By the end of the program, about 7,000 tenants and landlords in Long Beach will have received $56.7 million in rental relief funds, which the city received from federal and state coffers.

Fred Sutton, Senior Vice President of the California Apartment Association, said it has been long past time for the eviction moratorium and related items in the county to wind down.

“There’s been ample time for people to seek assistance,” said Sutton, who’s based in Long Beach. “Our main concern is that there’s a lot of people out there and a lot of housing providers who have not been made whole as of yet.”

As for a coming rise in evictions, Sutton disputes that, citing various tenant protections in place, including at the state level.

With extensions on the COVID-19 Tenant Relief Act, tenants who amassed rent debt between March 2020 and the end of September 2021 can’t be evicted due to that debt as long as they submitted a pandemic-related hardship declaration and, in some cases, paid 25% of the rent.

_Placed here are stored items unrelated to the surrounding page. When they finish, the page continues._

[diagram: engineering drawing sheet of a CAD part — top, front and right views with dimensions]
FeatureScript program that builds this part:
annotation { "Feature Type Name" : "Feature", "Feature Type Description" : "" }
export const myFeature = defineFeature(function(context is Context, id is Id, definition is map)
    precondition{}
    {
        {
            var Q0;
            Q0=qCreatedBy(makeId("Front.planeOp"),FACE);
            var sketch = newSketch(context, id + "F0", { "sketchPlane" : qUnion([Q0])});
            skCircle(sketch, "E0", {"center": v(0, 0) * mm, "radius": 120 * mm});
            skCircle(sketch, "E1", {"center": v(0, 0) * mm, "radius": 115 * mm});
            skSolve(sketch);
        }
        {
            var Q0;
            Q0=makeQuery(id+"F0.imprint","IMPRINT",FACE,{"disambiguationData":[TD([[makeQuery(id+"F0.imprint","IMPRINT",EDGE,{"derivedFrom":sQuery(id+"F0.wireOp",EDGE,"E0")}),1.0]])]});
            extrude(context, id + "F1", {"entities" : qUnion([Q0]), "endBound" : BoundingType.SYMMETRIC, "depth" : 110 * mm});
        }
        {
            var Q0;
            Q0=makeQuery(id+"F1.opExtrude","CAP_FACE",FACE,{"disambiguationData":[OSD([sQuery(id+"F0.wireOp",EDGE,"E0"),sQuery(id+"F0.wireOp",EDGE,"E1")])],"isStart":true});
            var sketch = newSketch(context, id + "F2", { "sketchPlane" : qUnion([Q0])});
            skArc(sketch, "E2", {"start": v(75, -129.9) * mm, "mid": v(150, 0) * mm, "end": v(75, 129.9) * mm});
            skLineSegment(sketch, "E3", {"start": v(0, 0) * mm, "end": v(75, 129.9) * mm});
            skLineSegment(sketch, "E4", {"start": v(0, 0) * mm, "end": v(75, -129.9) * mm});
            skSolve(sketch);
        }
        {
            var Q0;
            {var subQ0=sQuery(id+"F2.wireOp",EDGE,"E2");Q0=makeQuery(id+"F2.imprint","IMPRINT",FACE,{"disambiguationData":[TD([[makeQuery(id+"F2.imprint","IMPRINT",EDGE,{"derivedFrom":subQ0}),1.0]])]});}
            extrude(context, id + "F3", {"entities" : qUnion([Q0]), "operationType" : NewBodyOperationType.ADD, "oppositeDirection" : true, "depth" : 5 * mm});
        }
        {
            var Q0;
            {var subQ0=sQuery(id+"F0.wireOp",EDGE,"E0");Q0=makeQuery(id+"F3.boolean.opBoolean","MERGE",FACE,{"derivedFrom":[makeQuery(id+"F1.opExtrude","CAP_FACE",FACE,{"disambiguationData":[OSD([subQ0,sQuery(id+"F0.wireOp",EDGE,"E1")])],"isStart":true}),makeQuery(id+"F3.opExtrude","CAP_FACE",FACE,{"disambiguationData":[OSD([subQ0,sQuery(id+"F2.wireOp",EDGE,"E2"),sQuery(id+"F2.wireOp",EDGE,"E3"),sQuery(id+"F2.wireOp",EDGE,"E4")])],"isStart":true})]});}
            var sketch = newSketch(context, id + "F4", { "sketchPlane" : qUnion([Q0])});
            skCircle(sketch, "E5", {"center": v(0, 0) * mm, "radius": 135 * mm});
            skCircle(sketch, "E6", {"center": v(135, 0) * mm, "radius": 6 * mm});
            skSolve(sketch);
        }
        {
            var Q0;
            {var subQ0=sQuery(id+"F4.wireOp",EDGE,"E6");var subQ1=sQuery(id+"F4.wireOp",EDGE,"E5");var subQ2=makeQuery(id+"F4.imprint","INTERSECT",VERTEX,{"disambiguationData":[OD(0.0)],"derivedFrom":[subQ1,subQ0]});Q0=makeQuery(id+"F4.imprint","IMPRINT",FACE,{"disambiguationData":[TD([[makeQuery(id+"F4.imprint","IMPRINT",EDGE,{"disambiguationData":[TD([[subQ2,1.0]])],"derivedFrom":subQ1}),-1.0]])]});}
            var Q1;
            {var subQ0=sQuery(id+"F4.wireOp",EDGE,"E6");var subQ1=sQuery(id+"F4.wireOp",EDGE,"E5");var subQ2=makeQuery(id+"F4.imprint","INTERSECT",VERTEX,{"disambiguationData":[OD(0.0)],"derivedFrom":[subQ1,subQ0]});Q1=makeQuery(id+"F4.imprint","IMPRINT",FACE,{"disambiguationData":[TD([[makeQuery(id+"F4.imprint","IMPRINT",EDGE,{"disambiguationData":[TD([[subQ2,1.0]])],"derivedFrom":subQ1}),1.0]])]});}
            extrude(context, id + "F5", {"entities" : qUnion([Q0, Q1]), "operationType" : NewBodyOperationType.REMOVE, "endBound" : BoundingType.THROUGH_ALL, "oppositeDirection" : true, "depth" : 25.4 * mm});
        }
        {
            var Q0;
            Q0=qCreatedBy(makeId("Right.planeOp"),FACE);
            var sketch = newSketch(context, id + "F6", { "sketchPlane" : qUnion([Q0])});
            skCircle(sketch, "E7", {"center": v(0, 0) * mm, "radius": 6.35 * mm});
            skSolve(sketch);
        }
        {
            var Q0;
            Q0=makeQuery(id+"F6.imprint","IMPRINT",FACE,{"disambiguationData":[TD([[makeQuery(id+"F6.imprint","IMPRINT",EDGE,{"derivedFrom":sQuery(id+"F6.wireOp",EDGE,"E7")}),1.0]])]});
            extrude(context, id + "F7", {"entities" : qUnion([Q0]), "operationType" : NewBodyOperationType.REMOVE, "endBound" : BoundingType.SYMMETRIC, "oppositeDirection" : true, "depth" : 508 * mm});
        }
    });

“When you hear individuals saying that there’s an eviction tsunami coming, it is totally bogus and overblown,” he said. “Nationwide, we are not seeing any eviction tsunami that was constantly used from advocates. It’s just not materializing. It’s just rhetoric.”

Local advocates, however, said they continue to see some fall through the cracks, with the most vulnerable being those with limited English or internet access, people of color and tenants who just don’t get along with their landlords, according to Baez-Silva.

“We’ve still been seeing evictions happen during the pandemic despite the moratoriums,” said Abad.

Current tenant protections

Currently, tenants who have a pending rental assistance case are protected from eviction.

Long Beach also falls under Los Angeles County’s COVID-19 Tenant Protections Resolution (formerly the Los Angeles County Eviction Moratorium) which includes various protections. Starting July 1, tenants struggling to pay rent will be protected from eviction if they are below 80% of area median income and demonstrate suffering financial hardship due to COVID-19 and have applied for rental payment assistance.

More streams of relief funds might come Long Beach’s way, however, but only for those who had already applied and did not receive assistance. The funds might likely come from the U.S. Treasury’s recaptured funds or California’s new forgivable loan program for cities with Emergency Rental Assistance programs, according to the Development Services office.

The city is applying for up to $28 million in additional rent-relief funding that would go to those households who already had completed applications in the city’s system before the March 30 cutoff date. The money would come in the form of a loan from the state that would either be paid back with recaptured Treasury funds or be forgiven by the state.

Community as fallback

Nyla has worked in Long Beach as a community healer and with mutual aid circles—a movement among activists to build long-term community support networks where they continually volunteer and exchange resources with the anticipation that, one day, they would need help, too.

And the help sure did come.The couple raised enough funds via Instagram within 24 hours and, in return to donors, Nyla is offering their typical services: tarot card divination work, breathwork, gender-affirming life coaching and more.“When you tap into community, you’re protected,” said Nyla, who goes by they pronouns. They added, “I organize with a lot of people that understand what mutual aid is… I did a lot of work to make sure I have the safety net I have.”

Still, Nyla worries what will happen to tenants who have disabilities or go without strong community ties.

“The support is out there for the people who are able to have reciprocity. That’s my biggest concern though, the people that aren’t able to reciprocate.”